Question

A circular section of material is tested. The original specimen is 200 mm long and has a diameter of 13 mm. When loaded to its proportional limit, the specimen elongates by 0.3 mm. The total axial load is 20 kN. Determine the modulus of elasticity and the proportional limit.

Answer 1

Modulus of Elasticity = 100 GPa

Proportional limit = 0.15 GPa

Step-by-step explanation:

Axial Load = 20 kN = 20000 N

Original length, L₀ = 200 mm = 0.2 m

diameter, d = 13 mm = 0.013 m

Elongation, ΔL = 0.3 mm = 0.0003 m

Area of the material:

`A = (\pi d^(2) )/(4) \\A = (\pi 0.013^(2) )/(4)\\A = 0.000133 m`

Stress = Load / Area

Stress = 20000 / 0.000133

Stress = 150375940 N/m²

Stress = Proportional limit = 0.15 GPa

Modulus of Elasticity = Stress/Strain

Strain = ΔL / L₀

Strain = 0.0003 / 0.2

Strain = 0.0015

Modulus of Elasticity = 0.15 / 0.0015

Modulus of Elasticity = 100 GPa

Answer 2

modulus of elasticity = 100.45 Gpa,

proportional limit = 150.68 N/mm^2.

Step-by-step explanation:

We are given the following parameters or data in the question as;

=> "The original specimen = 200 mm long and has a diameter of 13 mm."

=> "When loaded to its proportional limit, the specimen elongates by 0.3 mm."

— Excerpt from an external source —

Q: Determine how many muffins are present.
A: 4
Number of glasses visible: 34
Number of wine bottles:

=> " The total axial load is 20 kN"

Step one: Calculate the area

Area = π/ 4 × c^2.

Area = π/ 4 × 13^2 = 132.73 mm^2.

Step two: determine the stress induced.

stress induced = load/ area= 20 × 1000/132.73 = 150.68 N/mm^2.

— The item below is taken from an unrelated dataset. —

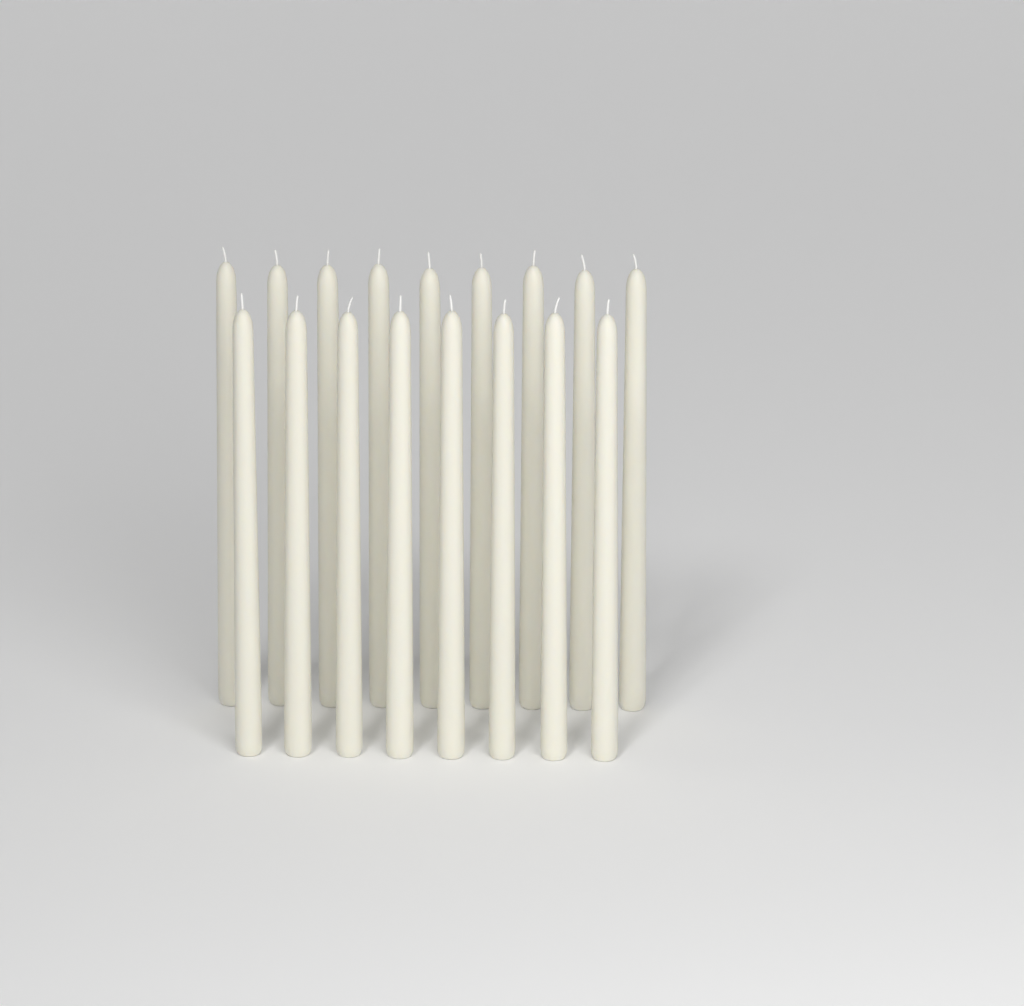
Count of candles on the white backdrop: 17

Step three: determine the strain rate:

The strain rate = change in length/original length = 0.3/ 200 = 0.0015.

Step four: determine the modulus of elasticity.

modulus of elasticity = stress/strain = 150.68/0.0015 = 100453.33 N/mm^2 = 100.45 Gpa.

Step five: determine the proportional limit.

proportional limit = 20 × 1000/132.73 = 150.68 N/mm^2.